*Given problem:* Render every line of the material below as a JSON array of strings, one string per line, omitting blank lines.

┄┄┄┄┄┄┄┄┄┄┄┄┄┄┄┄┄┄┄┄

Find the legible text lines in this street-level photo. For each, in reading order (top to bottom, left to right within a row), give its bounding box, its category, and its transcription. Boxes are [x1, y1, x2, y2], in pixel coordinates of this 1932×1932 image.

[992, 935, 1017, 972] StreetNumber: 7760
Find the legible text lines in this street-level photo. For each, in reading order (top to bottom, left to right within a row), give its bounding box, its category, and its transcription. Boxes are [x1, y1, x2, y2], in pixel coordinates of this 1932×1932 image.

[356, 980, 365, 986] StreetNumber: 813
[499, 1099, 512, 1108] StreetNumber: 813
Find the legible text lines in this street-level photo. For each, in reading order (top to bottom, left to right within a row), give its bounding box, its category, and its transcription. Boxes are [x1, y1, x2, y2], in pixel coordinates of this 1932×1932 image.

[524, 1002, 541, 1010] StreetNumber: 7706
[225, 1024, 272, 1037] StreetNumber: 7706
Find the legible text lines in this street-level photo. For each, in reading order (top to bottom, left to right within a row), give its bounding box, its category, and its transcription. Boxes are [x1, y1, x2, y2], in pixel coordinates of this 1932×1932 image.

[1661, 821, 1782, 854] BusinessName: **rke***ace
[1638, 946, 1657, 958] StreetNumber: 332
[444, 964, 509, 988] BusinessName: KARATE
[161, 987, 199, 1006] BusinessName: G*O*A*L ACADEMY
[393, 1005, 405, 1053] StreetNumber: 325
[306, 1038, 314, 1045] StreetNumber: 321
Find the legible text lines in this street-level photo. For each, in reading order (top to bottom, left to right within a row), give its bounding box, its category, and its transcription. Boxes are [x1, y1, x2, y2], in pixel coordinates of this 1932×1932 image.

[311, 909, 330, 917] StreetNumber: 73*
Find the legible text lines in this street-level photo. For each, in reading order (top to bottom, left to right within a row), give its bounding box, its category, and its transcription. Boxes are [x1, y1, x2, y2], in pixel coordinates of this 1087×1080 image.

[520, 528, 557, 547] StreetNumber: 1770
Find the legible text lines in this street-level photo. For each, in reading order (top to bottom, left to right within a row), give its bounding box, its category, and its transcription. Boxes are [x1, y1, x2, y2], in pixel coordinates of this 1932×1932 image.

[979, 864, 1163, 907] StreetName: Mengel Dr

┄┄┄┄┄┄┄┄┄┄┄┄┄┄┄┄┄┄┄┄

*Solution for this problem:*
[
  "Find the legible text lines in this street-level photo. For each, in reading order (top to bottom, left to right within a row), give its bounding box, its category, and its transcription. Boxes are [x1, y1, x2, y2], in pixel coordinates of this 1932×1932 image.",
  "[992, 935, 1017, 972] StreetNumber: 7760",
  "Find the legible text lines in this street-level photo. For each, in reading order (top to bottom, left to right within a row), give its bounding box, its category, and its transcription. Boxes are [x1, y1, x2, y2], in pixel coordinates of this 1932×1932 image.",
  "[356, 980, 365, 986] StreetNumber: 813",
  "[499, 1099, 512, 1108] StreetNumber: 813",
  "Find the legible text lines in this street-level photo. For each, in reading order (top to bottom, left to right within a row), give its bounding box, its category, and its transcription. Boxes are [x1, y1, x2, y2], in pixel coordinates of this 1932×1932 image.",
  "[524, 1002, 541, 1010] StreetNumber: 7706",
  "[225, 1024, 272, 1037] StreetNumber: 7706",
  "Find the legible text lines in this street-level photo. For each, in reading order (top to bottom, left to right within a row), give its bounding box, its category, and its transcription. Boxes are [x1, y1, x2, y2], in pixel coordinates of this 1932×1932 image.",
  "[1661, 821, 1782, 854] BusinessName: **rke***ace",
  "[1638, 946, 1657, 958] StreetNumber: 332",
  "[444, 964, 509, 988] BusinessName: KARATE",
  "[161, 987, 199, 1006] BusinessName: G*O*A*L ACADEMY",
  "[393, 1005, 405, 1053] StreetNumber: 325",
  "[306, 1038, 314, 1045] StreetNumber: 321",
  "Find the legible text lines in this street-level photo. For each, in reading order (top to bottom, left to right within a row), give its bounding box, its category, and its transcription. Boxes are [x1, y1, x2, y2], in pixel coordinates of this 1932×1932 image.",
  "[311, 909, 330, 917] StreetNumber: 73*",
  "Find the legible text lines in this street-level photo. For each, in reading order (top to bottom, left to right within a row), give its bounding box, its category, and its transcription. Boxes are [x1, y1, x2, y2], in pixel coordinates of this 1087×1080 image.",
  "[520, 528, 557, 547] StreetNumber: 1770",
  "Find the legible text lines in this street-level photo. For each, in reading order (top to bottom, left to right within a row), give its bounding box, its category, and its transcription. Boxes are [x1, y1, x2, y2], in pixel coordinates of this 1932×1932 image.",
  "[979, 864, 1163, 907] StreetName: Mengel Dr"
]